Reading passage ->
* * * * * * *
The TCALIS Procedure |
New Features |
There are several notably new features in PROC TCALIS:
These new functionalities are outlined in the following sections.
To accommodate various modeling backgrounds and philosophies of researchers, more modeling languages are supported in PROC TCALIS. Three new modeling languages are provided: LISMOD, MSTRUCT, and PATH.
The LISMOD modeling language is a matrix-based parameter specification method modified from the LISREL model developed by Jöreskog and Sörbom. You can specify parameters as matrix entries by using the LISMOD language. For details, see the LISMOD statement.
The MSTRUCT modeling language is also a matrix-based parameter specification method. You can specify parameters directly in the structured mean and covariance matrices in this language. For details, see the MSTRUCT statement.
The PATH modeling language provides a tool to specify causal relations among variables by using paths (represented by arrows). It is especially suitable for path analysis, although it can also be applied to general structural models. For details, see the PATH statement.
Although the FACTOR and RAM modeling languages are not new, their syntax has been changed for easier specifications. The FACTOR and RAM modeling languages are both matrix-based specification methods in PROC CALIS. When you specify parameters in your model, you must use row and column numbers of the model matrices to refer to the variables involved. However, in PROC TCALIS these matrix-based languages are replaced by the more intuitive approach. For confirmatory factor analysis in PROC TCALIS, you can specify the factors to variables paths (or loadings) by using the factor and variable names directly in the FACTOR statement. For the RAM specification in PROC TCALIS, you no longer need to implicitly assume a certain order for the variables and factors in matrices, as you do in PROC CALIS. Also, you no longer need to use the matrix numbers to refer to the types of parameter specifications. In each parameter specification of the RAM statement in PROC TCALIS, the variables and the parameter type involved are specified directly by using the variable names or meaningful keywords for parameter types.
To provide a quick and easy way to specify similar models, the REFMODEL statement is provided in PROC TCALIS. Using this statement, you can specify a new model by referring to another well-defined model. Supporting options PARM_PREFIX= and PARM_SUFFIX= and the RENAMEPARM statement enable you to change parameter names efficiently.
* * * * * * *
Given entries ->
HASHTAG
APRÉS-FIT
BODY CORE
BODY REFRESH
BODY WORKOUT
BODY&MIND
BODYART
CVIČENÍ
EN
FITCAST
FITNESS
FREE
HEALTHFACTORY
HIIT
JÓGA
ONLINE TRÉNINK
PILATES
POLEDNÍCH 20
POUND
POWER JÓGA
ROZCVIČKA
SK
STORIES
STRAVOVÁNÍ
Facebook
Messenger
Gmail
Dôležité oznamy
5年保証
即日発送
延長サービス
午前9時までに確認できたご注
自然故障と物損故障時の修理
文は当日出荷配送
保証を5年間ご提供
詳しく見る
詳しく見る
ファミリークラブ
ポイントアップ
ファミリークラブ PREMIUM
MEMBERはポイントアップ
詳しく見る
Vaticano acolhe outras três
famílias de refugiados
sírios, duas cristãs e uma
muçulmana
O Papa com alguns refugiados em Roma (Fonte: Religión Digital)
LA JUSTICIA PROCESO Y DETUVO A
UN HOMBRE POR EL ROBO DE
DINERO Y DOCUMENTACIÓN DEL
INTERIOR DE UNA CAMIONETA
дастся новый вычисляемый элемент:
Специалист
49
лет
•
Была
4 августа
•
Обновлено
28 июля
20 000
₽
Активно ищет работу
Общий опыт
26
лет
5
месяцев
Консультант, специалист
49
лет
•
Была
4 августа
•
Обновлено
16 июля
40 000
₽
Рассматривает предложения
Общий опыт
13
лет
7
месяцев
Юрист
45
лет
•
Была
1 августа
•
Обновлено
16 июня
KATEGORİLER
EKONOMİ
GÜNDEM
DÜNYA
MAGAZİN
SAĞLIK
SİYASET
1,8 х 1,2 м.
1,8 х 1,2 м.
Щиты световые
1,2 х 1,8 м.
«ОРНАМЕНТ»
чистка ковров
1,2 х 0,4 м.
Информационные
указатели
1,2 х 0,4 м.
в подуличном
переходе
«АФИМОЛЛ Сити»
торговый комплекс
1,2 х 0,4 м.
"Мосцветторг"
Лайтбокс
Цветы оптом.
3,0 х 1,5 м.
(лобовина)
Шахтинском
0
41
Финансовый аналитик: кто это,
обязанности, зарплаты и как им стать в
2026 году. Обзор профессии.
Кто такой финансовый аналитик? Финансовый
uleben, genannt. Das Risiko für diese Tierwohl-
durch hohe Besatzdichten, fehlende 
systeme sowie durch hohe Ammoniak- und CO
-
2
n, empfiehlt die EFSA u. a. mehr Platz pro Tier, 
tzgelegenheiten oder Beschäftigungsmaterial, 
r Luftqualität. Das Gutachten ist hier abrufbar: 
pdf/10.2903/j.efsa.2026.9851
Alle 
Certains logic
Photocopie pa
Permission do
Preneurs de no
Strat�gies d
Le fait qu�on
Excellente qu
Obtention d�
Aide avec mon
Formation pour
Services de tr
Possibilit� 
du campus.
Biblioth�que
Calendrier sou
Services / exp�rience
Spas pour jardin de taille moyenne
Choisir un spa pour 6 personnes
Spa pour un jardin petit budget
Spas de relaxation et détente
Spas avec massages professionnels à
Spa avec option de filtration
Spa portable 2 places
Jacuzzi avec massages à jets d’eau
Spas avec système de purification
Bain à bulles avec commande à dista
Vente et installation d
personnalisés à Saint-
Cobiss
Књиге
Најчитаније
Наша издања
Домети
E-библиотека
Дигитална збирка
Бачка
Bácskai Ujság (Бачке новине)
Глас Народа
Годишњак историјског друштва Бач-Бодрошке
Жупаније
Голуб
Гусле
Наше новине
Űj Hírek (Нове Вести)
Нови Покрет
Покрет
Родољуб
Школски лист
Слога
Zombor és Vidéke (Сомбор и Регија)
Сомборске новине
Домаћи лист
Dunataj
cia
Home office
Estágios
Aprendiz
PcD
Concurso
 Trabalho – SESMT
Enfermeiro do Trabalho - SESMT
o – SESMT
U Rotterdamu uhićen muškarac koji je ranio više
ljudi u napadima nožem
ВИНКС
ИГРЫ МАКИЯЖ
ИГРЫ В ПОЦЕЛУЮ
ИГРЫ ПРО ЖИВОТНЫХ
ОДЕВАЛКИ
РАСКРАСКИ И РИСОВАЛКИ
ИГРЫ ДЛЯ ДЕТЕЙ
* * * * * * *
Exercise requirements ->
[A] Answer these questions using the passage on PROC TCALIS:
(i) Which three new modeling languages does PROC TCALIS provide?
(ii) From which model was the LISMOD modeling language modified?
(iii) Which statement lets you specify a new model by referring to another well-defined model?
[B] Reproduce the rows word for word, starting with the first row and ending with the line containing "3,0 х 1,5 м.", inclusive.

Task answers ->
[A]
(i) LISMOD, MSTRUCT, and PATH.
(ii) The LISREL model developed by Jöreskog and Sörbom.
(iii) The REFMODEL statement.

[B]
HASHTAG
APRÉS-FIT
BODY CORE
BODY REFRESH
BODY WORKOUT
BODY&MIND
BODYART
CVIČENÍ
EN
FITCAST
FITNESS
FREE
HEALTHFACTORY
HIIT
JÓGA
ONLINE TRÉNINK
PILATES
POLEDNÍCH 20
POUND
POWER JÓGA
ROZCVIČKA
SK
STORIES
STRAVOVÁNÍ
Facebook
Messenger
Gmail
Dôležité oznamy
5年保証
即日発送
延長サービス
午前9時までに確認できたご注
自然故障と物損故障時の修理
文は当日出荷配送
保証を5年間ご提供
詳しく見る
詳しく見る
ファミリークラブ
ポイントアップ
ファミリークラブ PREMIUM
MEMBERはポイントアップ
詳しく見る
Vaticano acolhe outras três
famílias de refugiados
sírios, duas cristãs e uma
muçulmana
O Papa com alguns refugiados em Roma (Fonte: Religión Digital)
LA JUSTICIA PROCESO Y DETUVO A
UN HOMBRE POR EL ROBO DE
DINERO Y DOCUMENTACIÓN DEL
INTERIOR DE UNA CAMIONETA
дастся новый вычисляемый элемент:
Специалист
49
лет
•
Была
4 августа
•
Обновлено
28 июля
20 000
₽
Активно ищет работу
Общий опыт
26
лет
5
месяцев
Консультант, специалист
49
лет
•
Была
4 августа
•
Обновлено
16 июля
40 000
₽
Рассматривает предложения
Общий опыт
13
лет
7
месяцев
Юрист
45
лет
•
Была
1 августа
•
Обновлено
16 июня
KATEGORİLER
EKONOMİ
GÜNDEM
DÜNYA
MAGAZİN
SAĞLIK
SİYASET
1,8 х 1,2 м.
1,8 х 1,2 м.
Щиты световые
1,2 х 1,8 м.
«ОРНАМЕНТ»
чистка ковров
1,2 х 0,4 м.
Информационные
указатели
1,2 х 0,4 м.
в подуличном
переходе
«АФИМОЛЛ Сити»
торговый комплекс
1,2 х 0,4 м.
"Мосцветторг"
Лайтбокс
Цветы оптом.
3,0 х 1,5 м.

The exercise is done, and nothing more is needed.